KEDIRI WartaTransparansi.com – Pengakuan itu memecah ritme ruang sidang Pengadilan Tipikor Surabaya, Selasa, 24 Februari 2026. Camat Tarokan Suharsono, yang semula menyebut perannya hanya administratif, akhirnya mengakui menerima Rp150 juta dari Kepala Desa Kerep, Herman Affandi. Uang itu disebut sebagai “syukuran” setelah pelantikan perangkat desa.
“Saya terima 150 juta, namun lupa kapan menerimanya, jauh setelah pelantikan sekitar pertengahan 2024,” ungkap Suharsono di hadapan majelis hakim, Selasa 24 Februari 2026.
Pernyataan itu kontras dengan keterangannya di awal sidang. “Peran daripada Camat sebetulnya hanya secara administratif saja. Kami hanya menyampaikan secara administrasi dari desa dikirim ke Pemkab. Dari tahap penjaringan sampai ujian kita hanya menyampaikan secara adminstratif.”
Namun jaksa tak berhenti pada administrasi. Saat ditanya soal hubungan dengan Herman Affandi, Suharsono mengakui kepala desa itu datang ke kantornya membawa sesuatu. “Akan tetapi Pak Herman Affandi datang ke kantor untuk memberikan sesuatu, dan menyampaikan itu syukuran. Saat itu saya belum mau menerima.
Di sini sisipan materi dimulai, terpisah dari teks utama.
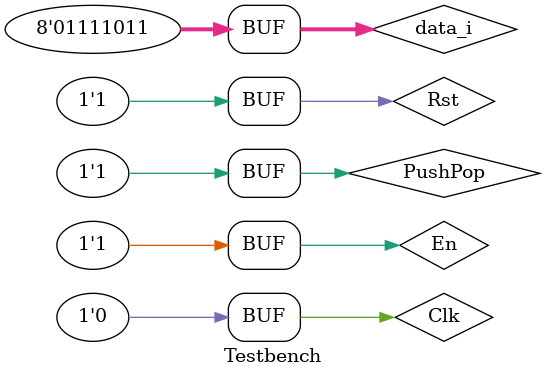
<source format=v>
`timescale 1ns/1ps

module Testbench();
    reg Rst, PushPop, En, Clk;
    reg [7:0] data_i;
    wire [7:0] data_o;
    wire empty, full;
    
    parameter waittime = 100;
    
    initial begin
        Clk = 0;
		  Rst = 0;
        PushPop = 0;
        En = 0;
        data_i = 0;
        #waittime;
		  Clk = 1'b1;
        Rst = 1'b1;
        En = 1'b1;
        data_i = 8'd115;
        #waittime;
		  Clk = 1'b0;
        En = 1'b0;
        #waittime;
		  Clk = 1'b1;
        data_i = 8'd123;
        En = 1'b1;
        #waittime;
		  Clk = 1'b0;
        En = 1'b0;
        #waittime;
		  Clk = 1'b1;
        PushPop = 1'b1;
        En = 1'b1;
        #waittime; 
		  Clk = 1'b0;
		  #waittime;
		  Clk = 1'b1;
	#waittime;
	Clk = 1'b0;
        //#2000 $finish;
    end

    //always @ (Clk) #50 Clk <= ~Clk;

    PushDownStack Stack_Inst(
        .Rst(Rst),
        .PushPop(PushPop),
        .En(En),
        .data_i(data_i),
        .data_o(data_o),
        .empty(empty),
        .full(full),
        .Clk(Clk)
    );
endmodule

</source>
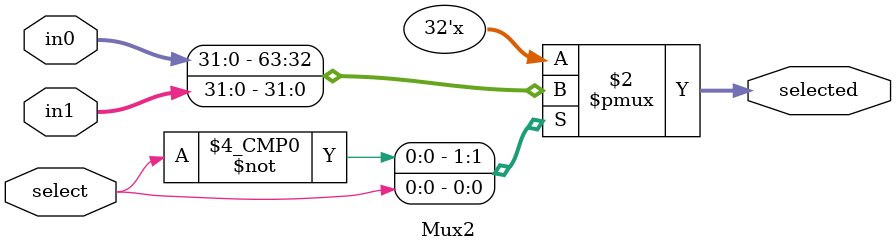
<source format=v>
module Mux2(
		input [31:0] in0,
		input [31:0] in1,
		input select,
		output reg[31:0] selected
	);
	always @(*) begin
		case(select)
			1'b0: selected = in0;
			1'b1: selected = in1;
		endcase
	end
endmodule

</source>
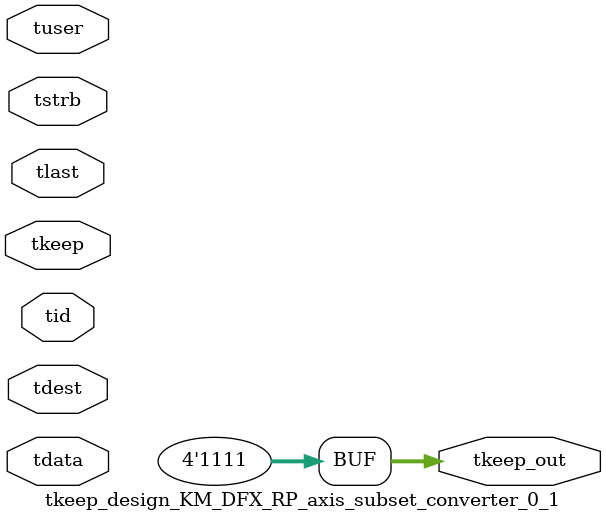
<source format=v>


`timescale 1ps/1ps

module tkeep_design_KM_DFX_RP_axis_subset_converter_0_1 #
(
parameter C_S_AXIS_TDATA_WIDTH = 32,
parameter C_S_AXIS_TUSER_WIDTH = 0,
parameter C_S_AXIS_TID_WIDTH   = 0,
parameter C_S_AXIS_TDEST_WIDTH = 0,
parameter C_M_AXIS_TDATA_WIDTH = 32
)
(
input  [(C_S_AXIS_TDATA_WIDTH == 0 ? 1 : C_S_AXIS_TDATA_WIDTH)-1:0     ] tdata,
input  [(C_S_AXIS_TUSER_WIDTH == 0 ? 1 : C_S_AXIS_TUSER_WIDTH)-1:0     ] tuser,
input  [(C_S_AXIS_TID_WIDTH   == 0 ? 1 : C_S_AXIS_TID_WIDTH)-1:0       ] tid,
input  [(C_S_AXIS_TDEST_WIDTH == 0 ? 1 : C_S_AXIS_TDEST_WIDTH)-1:0     ] tdest,
input  [(C_S_AXIS_TDATA_WIDTH/8)-1:0 ] tkeep,
input  [(C_S_AXIS_TDATA_WIDTH/8)-1:0 ] tstrb,
input                                                                    tlast,
output [(C_M_AXIS_TDATA_WIDTH/8)-1:0 ] tkeep_out
);

assign tkeep_out = {4'b1111};

endmodule


</source>
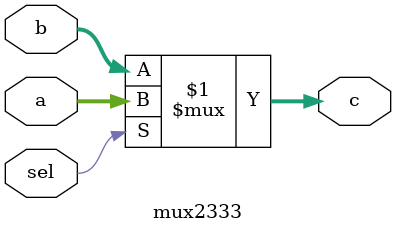
<source format=v>
`timescale 1ns / 1ps
module mux2333(
    input [31:0] a,
    input [31:0] b,
    input sel,
    output [31:0] c
    );
	 assign c = (sel)? a:b;


endmodule

</source>
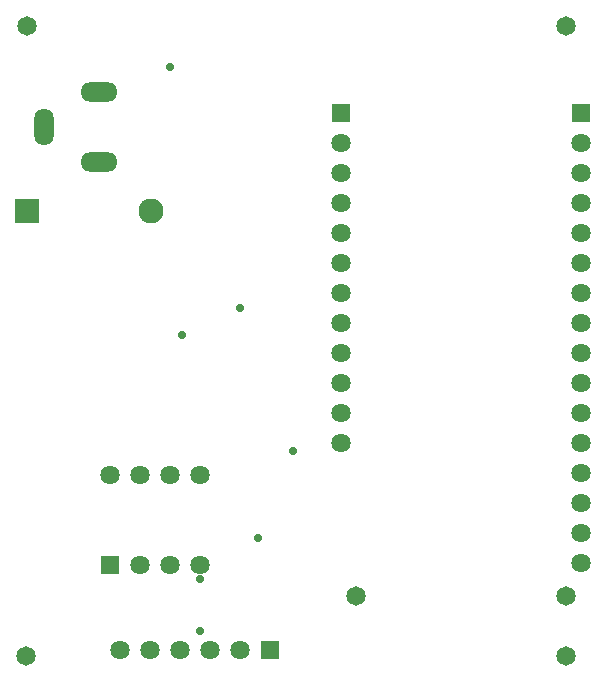
<source format=gbs>
G04*
G04 #@! TF.GenerationSoftware,Altium Limited,Altium Designer,18.1.9 (240)*
G04*
G04 Layer_Color=16711935*
%FSLAX25Y25*%
%MOIN*%
G70*
G01*
G75*
%ADD31C,0.06500*%
%ADD32O,0.06437X0.12374*%
%ADD33O,0.12374X0.06437*%
%ADD34C,0.08374*%
%ADD35R,0.08374X0.08374*%
%ADD36C,0.06406*%
%ADD37R,0.06406X0.06406*%
%ADD38R,0.06406X0.06406*%
%ADD39C,0.02902*%
D31*
X10000Y10000D02*
D03*
X190000Y220000D02*
D03*
X120000Y30000D02*
D03*
X190000D02*
D03*
Y10000D02*
D03*
X10500Y220000D02*
D03*
D32*
X15996Y186343D02*
D03*
D33*
X34500Y198153D02*
D03*
Y174531D02*
D03*
D34*
X51591Y158500D02*
D03*
D35*
X10409D02*
D03*
D36*
X68060Y70500D02*
D03*
X58060D02*
D03*
X48060D02*
D03*
X38060D02*
D03*
X68060Y40500D02*
D03*
X58060D02*
D03*
X48060D02*
D03*
X115000Y81000D02*
D03*
Y91000D02*
D03*
Y101000D02*
D03*
Y111000D02*
D03*
Y121000D02*
D03*
Y131000D02*
D03*
Y141000D02*
D03*
Y151000D02*
D03*
Y161000D02*
D03*
Y171000D02*
D03*
Y181000D02*
D03*
X195000Y41000D02*
D03*
Y51000D02*
D03*
Y61000D02*
D03*
Y71000D02*
D03*
Y81000D02*
D03*
Y91000D02*
D03*
Y101000D02*
D03*
Y111000D02*
D03*
Y121000D02*
D03*
Y131000D02*
D03*
Y141000D02*
D03*
Y151000D02*
D03*
Y161000D02*
D03*
Y171000D02*
D03*
Y181000D02*
D03*
X41500Y12000D02*
D03*
X51500D02*
D03*
X61500D02*
D03*
X71500D02*
D03*
X81500D02*
D03*
D37*
X38060Y40500D02*
D03*
X115000Y191000D02*
D03*
X195000D02*
D03*
D38*
X91500Y12000D02*
D03*
D39*
X68060Y35554D02*
D03*
X87374Y49500D02*
D03*
X68000Y18500D02*
D03*
X99000Y78240D02*
D03*
X58000Y206500D02*
D03*
X81500Y126000D02*
D03*
X62012Y116996D02*
D03*
M02*

</source>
Karena didesak dan yang bersangkutan juga mengatakan bahwa yang lainnya sudah tersampaikan.”
Frasa “yang lainnya sudah tersampaikan” menggantung di ruang sidang. Isyarat bahwa uang tak berhenti pada satu meja.
Suharsono mengaku berada dalam tekanan pribadi. “Jujur saja, saat itu saya juga terdesak kebutuhan yang harus saya selesaikan yaitu maaf istri saya sakit dan sampai sekarang masih sakit (stroke). Selain itu saya ada kebimbangan menerima atau tidak dan Pak Herman Affandi menyampaikan bahwa itu syukuran, akhirnya saya terima. Kalau uang ini dianggap bermasalah saya siap mengembalikan.”
Ketua Majelis Hakim I Made Yuliada menanggapi tegas. “Kalau bapak seperti itu, menerima uang yang tidak benar, alangkah baiknya tidak usah bapak sampai berstatement seperti itu. Kembalikan saja langsung di sini (dalam persidangan) biar nanti tidak tambah panjang.”